▶ _Work request_
In the records below, find each line holding the word "ankle" and copy it.

▶ _Data extract_
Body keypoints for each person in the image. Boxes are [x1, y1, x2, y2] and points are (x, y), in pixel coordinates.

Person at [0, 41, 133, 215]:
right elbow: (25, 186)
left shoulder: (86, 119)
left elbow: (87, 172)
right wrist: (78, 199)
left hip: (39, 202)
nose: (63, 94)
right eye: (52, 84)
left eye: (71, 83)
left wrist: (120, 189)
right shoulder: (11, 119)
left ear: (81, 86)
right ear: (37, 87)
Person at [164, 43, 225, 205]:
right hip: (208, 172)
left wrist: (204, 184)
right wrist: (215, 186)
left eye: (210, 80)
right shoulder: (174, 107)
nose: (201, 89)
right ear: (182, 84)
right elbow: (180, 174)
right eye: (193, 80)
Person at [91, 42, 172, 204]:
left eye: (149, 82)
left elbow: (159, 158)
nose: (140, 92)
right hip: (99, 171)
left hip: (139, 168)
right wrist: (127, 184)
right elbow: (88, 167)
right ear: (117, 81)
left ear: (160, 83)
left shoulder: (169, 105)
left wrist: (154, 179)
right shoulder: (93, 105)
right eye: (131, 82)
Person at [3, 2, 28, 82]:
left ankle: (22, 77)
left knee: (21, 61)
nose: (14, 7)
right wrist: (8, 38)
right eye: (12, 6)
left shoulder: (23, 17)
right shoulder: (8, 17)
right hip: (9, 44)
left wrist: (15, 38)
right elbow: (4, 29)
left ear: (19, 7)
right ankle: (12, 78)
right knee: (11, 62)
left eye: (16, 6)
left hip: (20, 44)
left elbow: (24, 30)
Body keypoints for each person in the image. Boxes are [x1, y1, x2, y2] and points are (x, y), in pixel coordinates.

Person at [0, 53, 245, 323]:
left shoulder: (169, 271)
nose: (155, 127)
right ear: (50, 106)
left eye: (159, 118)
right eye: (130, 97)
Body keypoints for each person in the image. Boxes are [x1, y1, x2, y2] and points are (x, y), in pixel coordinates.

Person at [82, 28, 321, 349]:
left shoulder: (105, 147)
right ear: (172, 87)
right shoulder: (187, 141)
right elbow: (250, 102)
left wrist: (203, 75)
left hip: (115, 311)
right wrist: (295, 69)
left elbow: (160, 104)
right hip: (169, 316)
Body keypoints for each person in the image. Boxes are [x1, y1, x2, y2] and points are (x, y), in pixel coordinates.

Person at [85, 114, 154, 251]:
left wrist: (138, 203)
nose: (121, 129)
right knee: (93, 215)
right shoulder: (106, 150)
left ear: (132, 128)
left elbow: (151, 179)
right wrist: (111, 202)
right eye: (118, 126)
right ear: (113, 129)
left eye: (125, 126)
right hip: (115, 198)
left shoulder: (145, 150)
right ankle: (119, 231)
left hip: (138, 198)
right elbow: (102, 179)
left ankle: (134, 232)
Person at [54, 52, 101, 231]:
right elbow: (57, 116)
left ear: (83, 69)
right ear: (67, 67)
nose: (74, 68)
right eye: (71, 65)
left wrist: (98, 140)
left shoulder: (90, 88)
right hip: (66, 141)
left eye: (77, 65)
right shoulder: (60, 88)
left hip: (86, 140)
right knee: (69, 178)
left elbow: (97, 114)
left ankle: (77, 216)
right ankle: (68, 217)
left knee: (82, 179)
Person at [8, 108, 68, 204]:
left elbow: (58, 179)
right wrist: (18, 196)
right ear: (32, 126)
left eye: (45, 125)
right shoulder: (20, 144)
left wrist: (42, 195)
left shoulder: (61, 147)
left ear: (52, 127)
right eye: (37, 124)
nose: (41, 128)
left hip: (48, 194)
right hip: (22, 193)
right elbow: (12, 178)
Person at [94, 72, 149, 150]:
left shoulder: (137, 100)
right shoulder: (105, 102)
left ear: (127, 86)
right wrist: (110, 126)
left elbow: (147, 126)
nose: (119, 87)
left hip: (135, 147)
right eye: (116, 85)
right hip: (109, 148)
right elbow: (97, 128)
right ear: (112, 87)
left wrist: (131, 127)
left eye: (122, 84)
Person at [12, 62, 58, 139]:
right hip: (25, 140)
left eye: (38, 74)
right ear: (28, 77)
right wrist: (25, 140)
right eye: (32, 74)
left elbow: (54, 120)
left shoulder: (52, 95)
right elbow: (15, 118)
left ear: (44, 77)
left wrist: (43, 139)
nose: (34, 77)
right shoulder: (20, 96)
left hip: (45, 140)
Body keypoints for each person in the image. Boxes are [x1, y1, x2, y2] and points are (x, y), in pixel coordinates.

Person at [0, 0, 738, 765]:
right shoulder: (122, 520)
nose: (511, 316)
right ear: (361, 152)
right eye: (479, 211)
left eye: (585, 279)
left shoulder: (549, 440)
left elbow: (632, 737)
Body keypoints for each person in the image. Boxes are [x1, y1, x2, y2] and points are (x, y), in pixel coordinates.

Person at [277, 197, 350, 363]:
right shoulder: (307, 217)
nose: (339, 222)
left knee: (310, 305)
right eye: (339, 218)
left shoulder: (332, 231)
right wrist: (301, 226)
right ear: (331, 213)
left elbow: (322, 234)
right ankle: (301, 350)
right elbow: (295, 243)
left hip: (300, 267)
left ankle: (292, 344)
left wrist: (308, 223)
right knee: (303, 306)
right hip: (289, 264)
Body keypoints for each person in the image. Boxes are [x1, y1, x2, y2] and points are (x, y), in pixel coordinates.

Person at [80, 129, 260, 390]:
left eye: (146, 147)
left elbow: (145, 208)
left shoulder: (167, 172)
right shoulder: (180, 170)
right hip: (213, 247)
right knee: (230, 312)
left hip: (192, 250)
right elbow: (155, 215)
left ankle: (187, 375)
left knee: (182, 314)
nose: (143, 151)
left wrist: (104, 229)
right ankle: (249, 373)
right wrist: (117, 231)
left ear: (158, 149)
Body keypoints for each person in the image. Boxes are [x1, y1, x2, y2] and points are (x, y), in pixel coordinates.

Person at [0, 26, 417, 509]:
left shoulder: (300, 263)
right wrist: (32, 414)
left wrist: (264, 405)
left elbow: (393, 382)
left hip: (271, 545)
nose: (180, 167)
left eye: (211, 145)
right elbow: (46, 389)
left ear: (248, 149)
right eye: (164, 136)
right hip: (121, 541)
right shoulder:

▶ _Result of the task_
left ankle: (22, 77)
right ankle: (12, 78)
right ankle: (119, 231)
left ankle: (134, 232)
left ankle: (77, 216)
right ankle: (68, 217)
right ankle: (301, 350)
left ankle: (292, 344)
left ankle: (187, 375)
right ankle: (249, 373)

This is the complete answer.